The second time that The Fear struck was on my birthday. I think my eleventh. My father gave me two tickets to see the Toronto Maple Leafs. A Leaf hockey game for me then was the ultimate experience. I took a friend as my father didn’t really like hockey and thought that I might be happier on my own. The seats were great – center-ice reds – and we were up on the visiting team early. And then it hit me again. It wasn’t as strong as the first time. I seemed almost to have control over it. I could rationalize it.

The Fear II: Maple Leaf Gardens

Why was I sitting here watching this nonsense? Who gave a damn who scored what and when? The whole thing was a farce designed to brainwash and control. Nobody cared about winning. It was the popcorn, furs and dinners, the money, being part of the scenery that people cared about. The blue leaf could just as well be a red wing. I especially hated the silence between play, the organ occasionally filling that with carnival tunes. Eventually, it passed, but the evening had been depressing. We had won, but I didn’t give a damn. I just wanted to go home and get into bed.

The Fear I: The Wizard of Oz

The very first time The Fear hit me was when I was six or seven years old. We were having Sunday supper and were watching The Wizard of Oz. Everything seemed to be normal. Nothing of note, to the best of my memory, happened that day. This was probably the fourth or fifth time I had seen the film. And then, right when the witch appeared in a cloud of orange smoke in Munchkin Land I got this horrible feeling. I wasn’t afraid of the witch; it wasn’t anything like that. It was a much more general feeling. Everything just seemed wrong, bad, evil. I couldn’t sit still. I had to stand up and move.

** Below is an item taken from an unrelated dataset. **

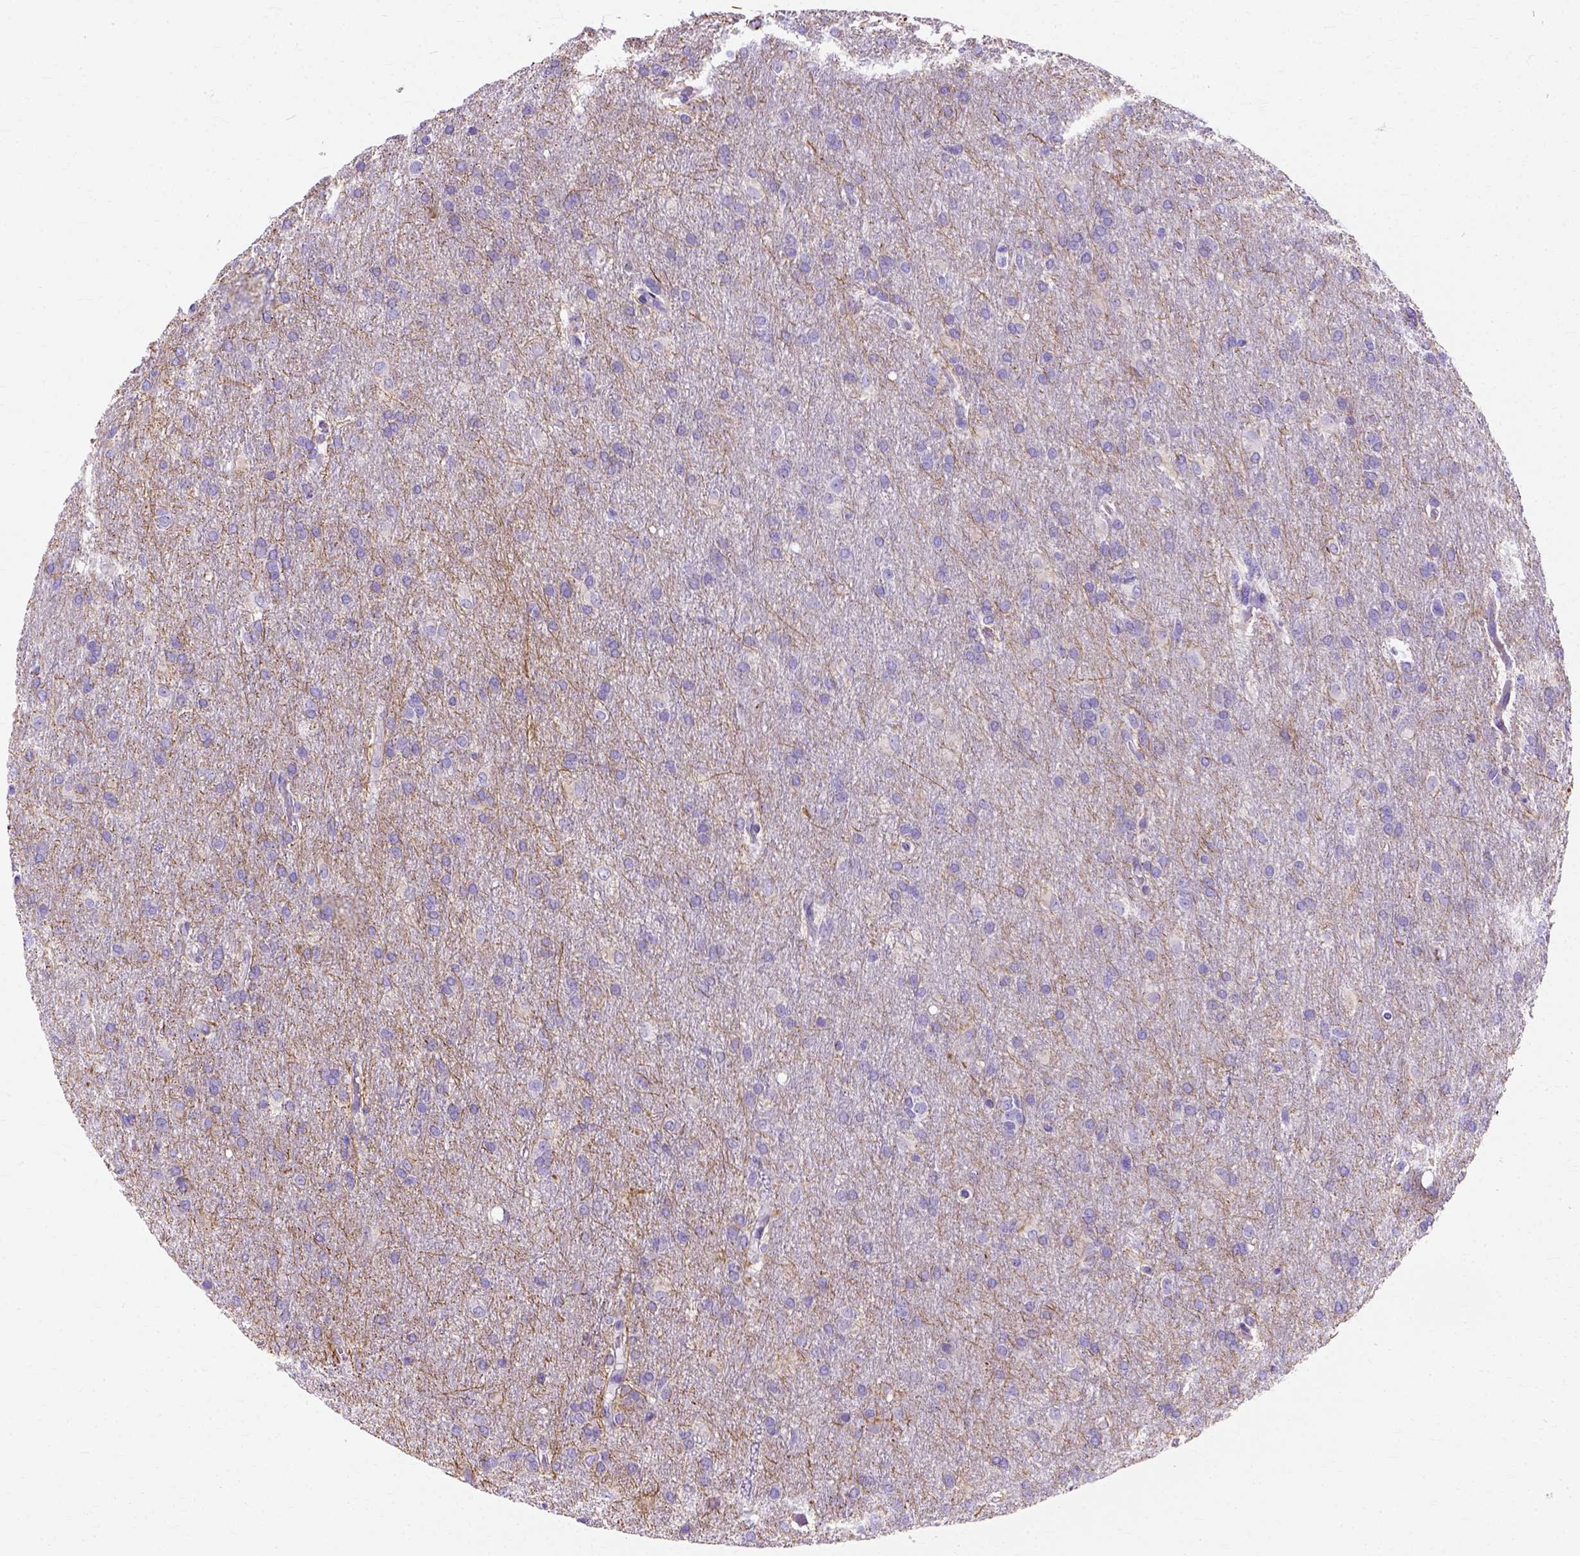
{"staining": {"intensity": "negative", "quantity": "none", "location": "none"}, "tissue": "glioma", "cell_type": "Tumor cells", "image_type": "cancer", "snomed": [{"axis": "morphology", "description": "Glioma, malignant, High grade"}, {"axis": "topography", "description": "Brain"}], "caption": "Immunohistochemistry photomicrograph of neoplastic tissue: malignant glioma (high-grade) stained with DAB (3,3'-diaminobenzidine) displays no significant protein expression in tumor cells.", "gene": "MYH15", "patient": {"sex": "male", "age": 68}}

I walked across the room – nobody, not my sister, brother, father or mother, seemed to take any particular notice – and sat in a chair in the corner. I figured that if I didn’t watch the movie the feeling would go away. But it didn’t. I walked out of the room, down the hall and around the quiet, empty house. I paced up and down the stairs, went room to room, floor to floor. It took some time, but it did eventually fade away. I never directly associated the feeling with anything, but the movie certainly did seem to have brought it on. I didn’t watch any more of the film that night, nor did I see it for another fifteen years.

For the next few years I had two consistent nightmares. One where a witch lived in the basement and another where I would be sucked in between the walls and into the pipes by some sort of foreboding evil. I saw The Wizard of Oz again sometime later. It was incredible; no horrible feelings. I laughed all the way through. It is one of the best films ever made.